May 6, 2007
The open house yesterday at the museum was very successful. We had a diversity of visitors from all parts of the county and received several donations for the building project as well as several new memberships placed. The weather was good allowing us to have an introductory table outside to greet guests as they arrived and to offer them cookies, pastries, and drinks on the porch. Earlier in the morning I went to the junction station (Highway 52/17) and bought Pizza for the board members who had arrived to set up the tables and fund raising displays. At the station I talked for awhile with Kay Hamacher who is working there. Jimmy Skiles dropped in to gas up before driving to Iberia. He is the famous Miller County fiddler who, among his many venues, played the fiddle for the famous Lake of the Ozarks Square Dance group back in the early fifties. The Dance team appeared on Ted Mack's Amateur Hour, made more than twenty films for the Grand Old Opry, and had a run over several weeks at a major New Orleans hotel. Jimmy had to lay up the fiddle eight years ago because of arthritis and carpal tunnel syndrome of the hands.
On returning to the museum I had a nice visit with many of the visitors. Wallace Vernon and Ginny Duffield from the newspaper had arrived and were enjoying talking with other members and guests. Visiting from the Blue Springs Rocky Mount area was John Schupp who told me his farm was next to the old Holder farm, owned in the past by ancestors of Paul Holder, who is in charge of our building project. Jim O'Donnell from up toward the Moniteau County line came down to inquire if Carl McDonald was around since he wanted information on how he could renovate an old log cabin on his farm. Ron Calvin, President of the Lake Ozark Rotary, dropped in wanting to know more about the museum and our building program. He has invited me to speak to the Rotary May 29. Marcie Shamblin, who just moved to Eldon two weeks ago coming from New Mexico, reported she had read about our museum in the Advertiser and wanted to come visit. She has worked with museums in New Mexico and is eager to volunteer with us. Mary Ann Lindenbusch, a long time member from St. Elizabeth dropped by. Wanda (Ferguson) Nichols visited. She lived many years in Waynesville (but was born in the Iberia area) and went to school there with an uncle of mine, Wayne (Bud) Tyler, who married my mother's sister, Bonnie Bear. Wayne is a distant cousin of Barney Tyler who was Miller County Sheriff years ago. Dr. Paul Howard and Margie came by to visit. Dr. Paul gave me a copy of an Arizona newspaper which was featuring the Lake area. One of the places it recommended visiting was our museum here in Tuscumbia.

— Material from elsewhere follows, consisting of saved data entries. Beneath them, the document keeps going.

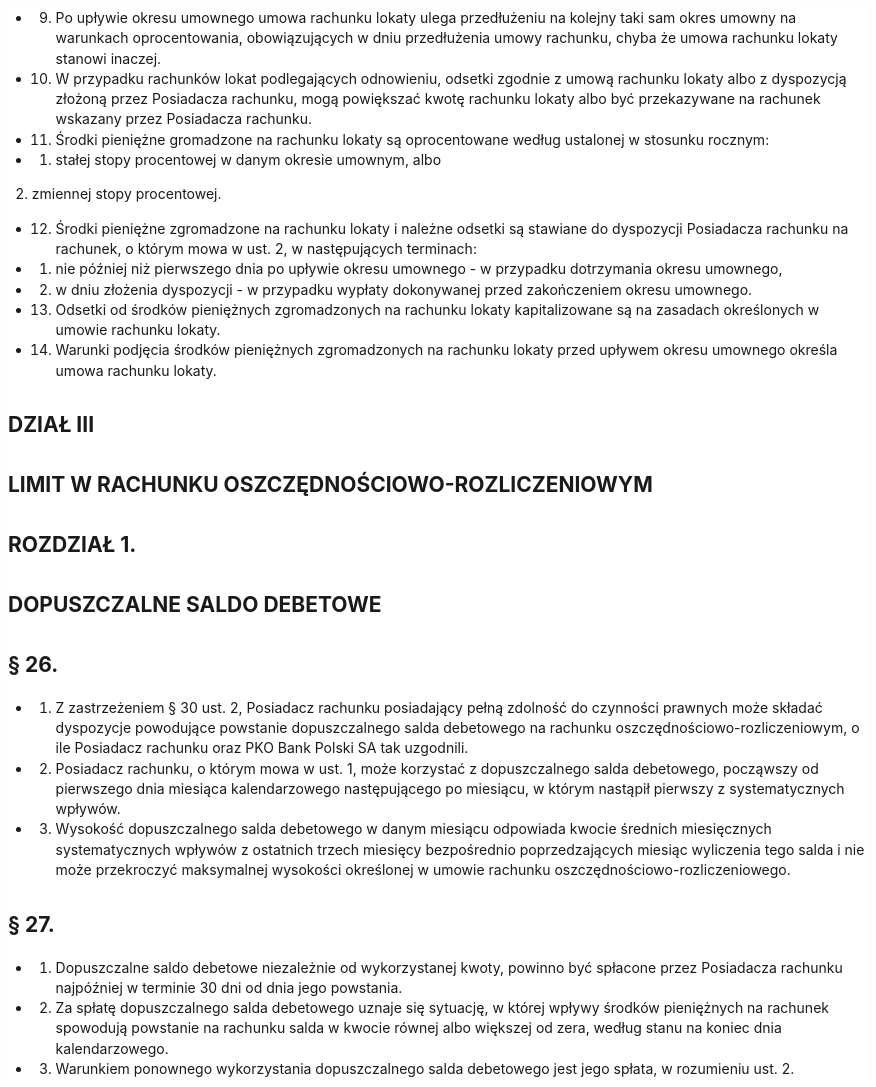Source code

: - 9.  Po upływie okresu umownego umowa rachunku lokaty ulega przedłużeniu na kolejny taki sam okres umowny na warunkach oprocentowania, obowiązujących w dniu przedłużenia umowy rachunku, chyba że umowa rachunku lokaty stanowi inaczej.
- 10.  W przypadku rachunków lokat podlegających odnowieniu, odsetki zgodnie z umową rachunku lokaty albo z dyspozycją złożoną przez Posiadacza rachunku, mogą powiększać kwotę rachunku lokaty albo być przekazywane na rachunek wskazany przez Posiadacza rachunku.

- 11. Środki pieniężne gromadzone na rachunku lokaty są oprocentowane według ustalonej w stosunku rocznym:
- 1) stałej stopy procentowej w danym okresie umownym, albo

2) zmiennej stopy procentowej.

- 12.  Środki pieniężne zgromadzone na rachunku lokaty i należne odsetki są stawiane do dyspozycji Posiadacza rachunku na rachunek, o którym mowa w ust. 2, w następujących terminach:
- 1) nie później niż pierwszego dnia po upływie okresu umownego - w przypadku dotrzymania okresu umownego,
- 2) w dniu złożenia dyspozycji - w przypadku wypłaty dokonywanej przed zakończeniem okresu umownego.
- 13. Odsetki od środków pieniężnych zgromadzonych na rachunku lokaty kapitalizowane są na zasadach określonych w umowie rachunku lokaty.
- 14. Warunki podjęcia środków pieniężnych zgromadzonych na rachunku lokaty przed upływem okresu umownego określa umowa rachunku lokaty.

## DZIAŁ III

## LIMIT W RACHUNKU OSZCZĘDNOŚCIOWO-ROZLICZENIOWYM

## ROZDZIAŁ 1.

## DOPUSZCZALNE SALDO DEBETOWE

## § 26.

- 1. Z zastrzeżeniem § 30 ust. 2, Posiadacz rachunku posiadający pełną zdolność do czynności prawnych może składać dyspozycje powodujące powstanie dopuszczalnego salda debetowego na rachunku oszczędnościowo-rozliczeniowym, o ile Posiadacz rachunku oraz PKO Bank Polski SA tak uzgodnili.
- 2. Posiadacz rachunku, o którym mowa w ust. 1, może korzystać z dopuszczalnego salda debetowego, począwszy od pierwszego dnia miesiąca kalendarzowego następującego po miesiącu, w którym nastąpił pierwszy z systematycznych wpływów.
- 3. Wysokość dopuszczalnego salda debetowego w danym miesiącu odpowiada kwocie średnich miesięcznych systematycznych wpływów z ostatnich trzech miesięcy bezpośrednio poprzedzających miesiąc wyliczenia tego salda i nie może przekroczyć maksymalnej wysokości określonej w umowie rachunku oszczędnościowo-rozliczeniowego.

## § 27.

- 1. Dopuszczalne saldo debetowe niezależnie od wykorzystanej kwoty, powinno być spłacone przez Posiadacza rachunku najpóźniej w terminie 30 dni od dnia jego powstania.
- 2. Za spłatę dopuszczalnego salda debetowego uznaje się sytuację, w której wpływy środków pieniężnych na rachunek spowodują powstanie na rachunku salda w kwocie równej albo większej od zera, według stanu na koniec dnia kalendarzowego.
- 3. Warunkiem ponownego wykorzystania dopuszczalnego salda debetowego jest jego spłata, w rozumieniu ust. 2.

During the open house yesterday we felt sadness and sympathy for Layne Helton, who is our excavating subcontractor for the museum addition. He came by to tell me that his mother had just passed away this morning. Funeral arrangements have not been announced as yet since Layne was trying to notify relatives including his sister Joyce. Layne has been especially helpful to us in the building process, has worked late some nights, worked in inclement weather, and even this morning early came over to spread gravel at the north entrance. He has had a natural interest and concern for our building project being a native of the area and having gone to school in Tuscumbia. He and I were one year apart in school. Our hearts and prayers go out to Layne and the family.
Very early yesterday morning the construction crew had removed all the concrete forms and opened an entrance on the north end for a doorway. The concrete was etched to give it a pleasant appearance on the facade. About midmorning a couple of the workers on the crew came by and graciously removed a worn out heavy metal file for us to take to the dump. The next steps for the construction process will be to pour the concrete floor, finish the plumbing for water and sewer, and then progress to framing.
May 05, 2007
This week has seen much progress in our construction at the museum (see attached photos). I was at the museum late Thursday and took the picture of Layne and Dink who had worked hard in the rain to get the temporary water and sewage finished for our open house Saturday. Then I went back today and saw that Bennett Helton and Ron Clement had returned to pour the walls. Now things will start to come into place in a hurry since Paul Holder and his crew can start the building progress. I talked with Matt Beanland tonight at the site and he said the new well and capping of the old well came in well under his estimate. His family has been in the well business for well over a hundred years in this area.